**文档节选:**

1.实验目的
通过使用智能编程语言(BANGC)进行算子开发,对高性能库(CNML) 算子进行扩展,并最终集成到编程框架(TensorFlow)中,掌握对高性能库及编 程框架进行扩展的能力,使读者可以在 DLP 硬件上自由设计并优化满足特定应 用场景的新算子,满足日新月异智能算法的实际需求。
2.背景介绍
智能编程语言开发所需的编译工具链包括但不限于 CNCC、CNGDB 等。该部分详见理论课程 PPT。
3.实验内容
a) 算子实现:采用智能编程语言 BCL 实现 PowerDifference 算子;
b) 算子测试:对 PowerDifference 算子本身进行测试,保证其功能正确;
c) 框架集成:通过高性能库 PluginOp 的接口对 PowerDifference 算子进行封装,
使其调用方式和高性能库原有算子一致,
将封装后的算子集成到TensorFlow 编程框架中;
d) 框架算子测试:使用框架 API 测试上一步集成在 TensorFlow 中的算子,保证其功能正确。
- 实验过程
a) 登录云平台:ssh root@xxx.xxx.xxx.xxx -p xxx
(寒武纪-开发平台-登录申请资源)

**所给数据:**
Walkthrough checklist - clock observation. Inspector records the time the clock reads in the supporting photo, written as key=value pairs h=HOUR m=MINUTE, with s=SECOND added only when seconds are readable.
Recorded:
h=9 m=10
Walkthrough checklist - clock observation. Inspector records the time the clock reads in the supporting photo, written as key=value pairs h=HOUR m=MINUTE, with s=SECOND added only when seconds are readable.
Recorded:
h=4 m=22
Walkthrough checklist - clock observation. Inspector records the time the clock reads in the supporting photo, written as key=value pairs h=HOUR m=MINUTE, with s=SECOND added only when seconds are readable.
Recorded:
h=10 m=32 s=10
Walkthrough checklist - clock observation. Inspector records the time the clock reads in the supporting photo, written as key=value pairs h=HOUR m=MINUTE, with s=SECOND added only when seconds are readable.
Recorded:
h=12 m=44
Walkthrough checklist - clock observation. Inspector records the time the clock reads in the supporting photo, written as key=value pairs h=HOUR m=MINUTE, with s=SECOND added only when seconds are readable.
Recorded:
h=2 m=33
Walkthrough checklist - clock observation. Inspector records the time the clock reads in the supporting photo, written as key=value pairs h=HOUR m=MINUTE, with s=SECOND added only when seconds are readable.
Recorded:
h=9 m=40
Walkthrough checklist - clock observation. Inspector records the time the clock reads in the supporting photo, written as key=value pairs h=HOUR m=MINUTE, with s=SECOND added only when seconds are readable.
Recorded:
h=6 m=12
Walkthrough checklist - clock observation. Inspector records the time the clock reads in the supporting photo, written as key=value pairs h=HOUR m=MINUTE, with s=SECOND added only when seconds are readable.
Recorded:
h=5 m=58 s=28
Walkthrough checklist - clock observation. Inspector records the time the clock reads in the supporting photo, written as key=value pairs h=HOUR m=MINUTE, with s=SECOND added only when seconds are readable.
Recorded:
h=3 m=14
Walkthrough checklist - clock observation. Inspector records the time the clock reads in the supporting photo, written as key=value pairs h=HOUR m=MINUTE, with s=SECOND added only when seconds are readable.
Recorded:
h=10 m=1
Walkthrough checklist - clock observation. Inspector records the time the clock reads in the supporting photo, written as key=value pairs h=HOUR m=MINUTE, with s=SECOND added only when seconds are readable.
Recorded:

**待办任务:**
请接着这篇 PowerDifference 算子开发实验文档的最后一句，写出后面的内容。 前面那些条目跟这里的事没有关系。

**任务回答:**
b) 初始化环境:cd /opt/AICSE-demo-student/env;source env.sh
c) cd /opt/AICSE-demo-student/demo/style_transfer_bcl/src/bangc/PluginPowerDifferenceOp
d) PowerDifference BANGC 算子实现,
补全 plugin_power_difference_kernel.h和 plugin_power_difference_kernel.mlu 文件。
e) PowerDifference BANGC 算子测试,
补全 powerDiff.cpp 文件,执行./make.sh
f) cnplugin 集成:
补全 plugin_power_difference_op.cc 和 cnplugin.h 并编译新的 Cambricon-CNPlugin。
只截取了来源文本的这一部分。